- [Actions to take]
**1)** Repeat the public health remarks word for word, starting at "Dr. Joneigh Khaldun: (21:53)" and ending at "in certain circumstances.".
**2)** In the public health remarks, what share of hospital ICU beds is currently full?
**3)** Pick up the public health remarks after their final sentence and carry them forward.

Dr. Joneigh Khaldun: (20:53)
Currently, 81% of hospital ICU beds are full. We are continuing to work with our hospitals to make sure they have what they need to take care of patients and implement their surge plans. We are also still identifying many outbreaks across the state. The top categories for identified outbreaks continues to be long-term care facilities followed by K through 12 schools, manufacturing, healthcare, office settings, and restaurants and bars. We continue to work with our local health departments on reaching out to positive cases and to identify their contacts and potential outbreaks. But at the current rates, again, our state and local public health workers are just not able to keep up. And that means that our outbreak data is limited. It also means it is so important that people continue to do their part. If you know you’ve been exposed, make sure you quarantine and stay away from others.

Dr. Joneigh Khaldun: (21:53)
And if you’re a medical provider or a lab informs you that your test is positive before your local health department calls you, make sure you are doing the appropriate thing by isolating yourself from others and letting your close contacts know. I also have really important information to share about quarantine. Michigan has continued to follow the latest science and data when it comes to quarantine, based on CDC recommendations. Throughout the pandemic, based on analysis of available data, the CDC recommended quarantine period has been 14 days. This week, the CDC released new data based on analysis of hundreds of thousands of cases, indicating at 99% of cases will become infectious within 10 days of exposure or develop symptoms. Based on this new data, the CDC has offered an option for how to potentially shorten the quarantine period in certain circumstances.

Dr. Joneigh Khaldun: (22:57)
While 14 days still remains the gold standard for quarantine and it’s the safest way to know that you will not develop an infection after exposure to COVID-19, local and state public health staff will now have the option to allow people who have not developed symptoms during the 10 days after an exposure to be released from quarantine. With this new quarantine option, people should still remain vigilant by checking for symptoms daily for the entire 14 days after exposure. And they should still continue to do important things like wearing masks, washing hands, and social distancing to prevent the spread of the virus. This is great news. This means that while we all still have to remain careful, people can get back to their daily lives, work and school more quickly after being exposed. MDHHS will continue to evaluate data and ways to potentially reduce the quarantine period further in the safest way. So it’s getting easier.

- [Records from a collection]
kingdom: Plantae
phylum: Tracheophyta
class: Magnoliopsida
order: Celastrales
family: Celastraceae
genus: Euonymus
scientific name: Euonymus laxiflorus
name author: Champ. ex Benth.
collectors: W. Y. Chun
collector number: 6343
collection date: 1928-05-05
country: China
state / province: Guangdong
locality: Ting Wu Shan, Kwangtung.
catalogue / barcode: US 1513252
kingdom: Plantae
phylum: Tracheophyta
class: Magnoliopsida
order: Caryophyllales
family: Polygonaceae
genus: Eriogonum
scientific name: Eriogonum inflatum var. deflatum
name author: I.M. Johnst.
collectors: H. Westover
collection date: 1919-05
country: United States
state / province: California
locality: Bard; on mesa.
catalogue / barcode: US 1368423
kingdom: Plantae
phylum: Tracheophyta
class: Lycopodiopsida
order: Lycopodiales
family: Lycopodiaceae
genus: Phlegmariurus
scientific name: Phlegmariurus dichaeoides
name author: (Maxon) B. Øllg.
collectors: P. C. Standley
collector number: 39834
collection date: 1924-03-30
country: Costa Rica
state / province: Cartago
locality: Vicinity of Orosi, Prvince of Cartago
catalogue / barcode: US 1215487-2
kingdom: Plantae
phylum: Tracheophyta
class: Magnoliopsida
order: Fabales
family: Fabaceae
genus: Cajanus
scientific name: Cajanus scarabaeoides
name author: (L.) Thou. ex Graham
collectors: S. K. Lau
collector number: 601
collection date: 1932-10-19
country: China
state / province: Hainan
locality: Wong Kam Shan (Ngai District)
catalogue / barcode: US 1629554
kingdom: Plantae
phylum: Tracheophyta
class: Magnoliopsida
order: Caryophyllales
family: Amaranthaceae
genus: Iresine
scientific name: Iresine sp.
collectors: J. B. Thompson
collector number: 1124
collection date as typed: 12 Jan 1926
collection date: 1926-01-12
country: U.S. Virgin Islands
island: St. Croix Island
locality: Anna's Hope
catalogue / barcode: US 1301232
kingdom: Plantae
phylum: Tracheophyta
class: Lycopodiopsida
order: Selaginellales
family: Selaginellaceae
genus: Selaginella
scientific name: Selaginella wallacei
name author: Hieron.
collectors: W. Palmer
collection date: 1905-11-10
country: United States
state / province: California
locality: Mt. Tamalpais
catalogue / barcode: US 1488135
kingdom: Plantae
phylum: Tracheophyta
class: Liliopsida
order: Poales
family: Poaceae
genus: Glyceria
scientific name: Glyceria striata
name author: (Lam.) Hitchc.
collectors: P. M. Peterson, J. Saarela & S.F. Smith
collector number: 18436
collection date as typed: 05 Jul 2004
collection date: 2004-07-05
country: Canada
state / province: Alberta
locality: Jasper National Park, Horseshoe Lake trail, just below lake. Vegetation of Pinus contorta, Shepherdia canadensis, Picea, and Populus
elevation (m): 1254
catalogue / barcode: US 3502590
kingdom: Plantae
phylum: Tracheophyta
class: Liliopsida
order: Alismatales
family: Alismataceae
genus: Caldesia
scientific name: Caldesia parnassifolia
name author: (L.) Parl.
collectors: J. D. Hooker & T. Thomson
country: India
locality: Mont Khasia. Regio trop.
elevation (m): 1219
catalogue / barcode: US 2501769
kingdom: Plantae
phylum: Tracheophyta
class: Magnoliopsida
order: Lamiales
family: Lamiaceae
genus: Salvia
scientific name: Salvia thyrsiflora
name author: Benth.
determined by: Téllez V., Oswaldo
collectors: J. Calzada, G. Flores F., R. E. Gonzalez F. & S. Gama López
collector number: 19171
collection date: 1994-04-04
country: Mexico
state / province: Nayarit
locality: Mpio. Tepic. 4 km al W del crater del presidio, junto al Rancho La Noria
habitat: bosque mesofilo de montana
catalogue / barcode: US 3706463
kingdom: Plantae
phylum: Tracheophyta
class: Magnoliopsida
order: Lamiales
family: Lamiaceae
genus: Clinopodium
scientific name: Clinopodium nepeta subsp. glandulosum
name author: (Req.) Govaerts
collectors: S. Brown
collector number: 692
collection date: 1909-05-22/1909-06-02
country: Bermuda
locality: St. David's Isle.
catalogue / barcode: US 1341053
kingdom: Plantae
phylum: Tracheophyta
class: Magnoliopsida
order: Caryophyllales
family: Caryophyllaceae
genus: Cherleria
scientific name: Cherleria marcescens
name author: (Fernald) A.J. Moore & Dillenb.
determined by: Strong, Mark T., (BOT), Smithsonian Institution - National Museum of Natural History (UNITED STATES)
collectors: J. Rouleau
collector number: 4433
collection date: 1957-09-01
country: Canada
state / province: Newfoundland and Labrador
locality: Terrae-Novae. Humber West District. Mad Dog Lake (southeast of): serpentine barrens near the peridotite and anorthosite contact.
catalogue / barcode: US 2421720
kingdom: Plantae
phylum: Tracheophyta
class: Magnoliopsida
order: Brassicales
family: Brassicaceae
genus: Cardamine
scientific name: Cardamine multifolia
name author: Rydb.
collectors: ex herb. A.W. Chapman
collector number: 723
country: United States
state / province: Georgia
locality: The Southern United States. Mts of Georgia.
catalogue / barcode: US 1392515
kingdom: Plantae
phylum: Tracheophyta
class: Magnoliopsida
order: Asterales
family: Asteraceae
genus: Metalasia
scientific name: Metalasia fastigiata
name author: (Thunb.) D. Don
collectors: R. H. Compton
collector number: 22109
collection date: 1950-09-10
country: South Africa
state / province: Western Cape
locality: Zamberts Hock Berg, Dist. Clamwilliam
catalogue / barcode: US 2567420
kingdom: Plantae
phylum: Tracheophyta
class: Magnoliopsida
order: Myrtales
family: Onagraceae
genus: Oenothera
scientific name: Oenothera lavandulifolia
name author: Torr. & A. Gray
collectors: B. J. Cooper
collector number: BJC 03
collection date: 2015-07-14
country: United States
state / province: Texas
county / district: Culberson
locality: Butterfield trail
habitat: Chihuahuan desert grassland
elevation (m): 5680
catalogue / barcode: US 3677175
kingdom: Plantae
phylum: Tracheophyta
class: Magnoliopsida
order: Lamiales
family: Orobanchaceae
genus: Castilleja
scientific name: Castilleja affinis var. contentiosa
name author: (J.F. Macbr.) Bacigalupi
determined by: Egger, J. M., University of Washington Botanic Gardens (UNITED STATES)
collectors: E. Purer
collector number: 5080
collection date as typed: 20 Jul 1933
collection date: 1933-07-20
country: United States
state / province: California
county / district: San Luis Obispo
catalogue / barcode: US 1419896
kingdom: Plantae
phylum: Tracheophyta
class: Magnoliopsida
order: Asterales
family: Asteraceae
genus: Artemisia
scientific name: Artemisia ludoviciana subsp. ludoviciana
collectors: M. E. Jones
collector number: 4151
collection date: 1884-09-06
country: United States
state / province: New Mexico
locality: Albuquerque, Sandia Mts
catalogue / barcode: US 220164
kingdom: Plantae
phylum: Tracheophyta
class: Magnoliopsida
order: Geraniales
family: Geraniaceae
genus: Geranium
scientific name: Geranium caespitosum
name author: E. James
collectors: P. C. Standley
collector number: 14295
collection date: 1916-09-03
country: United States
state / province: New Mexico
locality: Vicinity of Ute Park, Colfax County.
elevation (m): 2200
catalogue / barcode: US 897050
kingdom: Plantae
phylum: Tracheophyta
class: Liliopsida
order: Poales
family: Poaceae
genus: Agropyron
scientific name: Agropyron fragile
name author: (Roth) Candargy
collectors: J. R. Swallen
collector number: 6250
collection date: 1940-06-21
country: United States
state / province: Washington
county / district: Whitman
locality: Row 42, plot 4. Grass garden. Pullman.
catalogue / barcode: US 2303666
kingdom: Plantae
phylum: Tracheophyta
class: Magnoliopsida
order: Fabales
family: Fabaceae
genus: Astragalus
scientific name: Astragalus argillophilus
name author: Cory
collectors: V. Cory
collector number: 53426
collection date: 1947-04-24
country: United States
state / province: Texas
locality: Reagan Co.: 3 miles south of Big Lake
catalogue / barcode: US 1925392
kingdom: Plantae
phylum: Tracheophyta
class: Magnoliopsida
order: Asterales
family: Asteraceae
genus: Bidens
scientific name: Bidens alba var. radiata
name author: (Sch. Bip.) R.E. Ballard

- [Outputs for the tasks]
**1)**
Dr. Joneigh Khaldun: (21:53)
And if you’re a medical provider or a lab informs you that your test is positive before your local health department calls you, make sure you are doing the appropriate thing by isolating yourself from others and letting your close contacts know. I also have really important information to share about quarantine. Michigan has continued to follow the latest science and data when it comes to quarantine, based on CDC recommendations. Throughout the pandemic, based on analysis of available data, the CDC recommended quarantine period has been 14 days. This week, the CDC released new data based on analysis of hundreds of thousands of cases, indicating at 99% of cases will become infectious within 10 days of exposure or develop symptoms. Based on this new data, the CDC has offered an option for how to potentially shorten the quarantine period in certain circumstances.

**2)** 81%

**3)**
Dr. Joneigh Khaldun: (24:05)
Let’s all do our part. If you’ve been exposed, please do follow public health recommendations and quarantine like you are supposed to. This means no contacts, and for most people not leaving your house at all, unless you have special permission based on your job. If you’re in quarantine and you develop symptoms, please do get a test. There are hundreds of testing sites across the entire state, and you can go to our website, to find the one nearest you. I also want to spend some time talking about some of the work we are doing to support our aging community under the leadership of Dr. Alexis Travis, our MDHHS senior deputy for aging. This pandemic has changed the way we all have to interact with each other and this may be especially challenging for our older adults. Some may need assistance learning how to use video services to communicate with loved ones, learn how to do things like order groceries or household items online, or even to learn how to access important services like telehealth.

Dr. Joneigh Khaldun: (25:13)
MDHHS with the support of the Michigan health endowment fund is partnering with Get Set Up, an education technology company dedicated to creating economic and learning opportunities for older adults. The partnership creates a new, free resource for Michiganders age 60 and over. They can now access more than 150 online group classes, designed for and led by older adults. Offerings include classes on how to use a smartphone or a tablet, how to use services like video conferencing, email, social media, grocery delivery, and telemedicine, as well as virtual social hours. Classes are offered online and they also have a call in option. So we are really excited about this partnership and we want-

Dr. Joneigh Khaldun: (26:03)
… an option, so we are really excited about this partnership and we want everyone to please take advantage of this new resource. You can visit, or you can call 1-888-559-1614 for more information.

Dr. Joneigh Khaldun: (26:24)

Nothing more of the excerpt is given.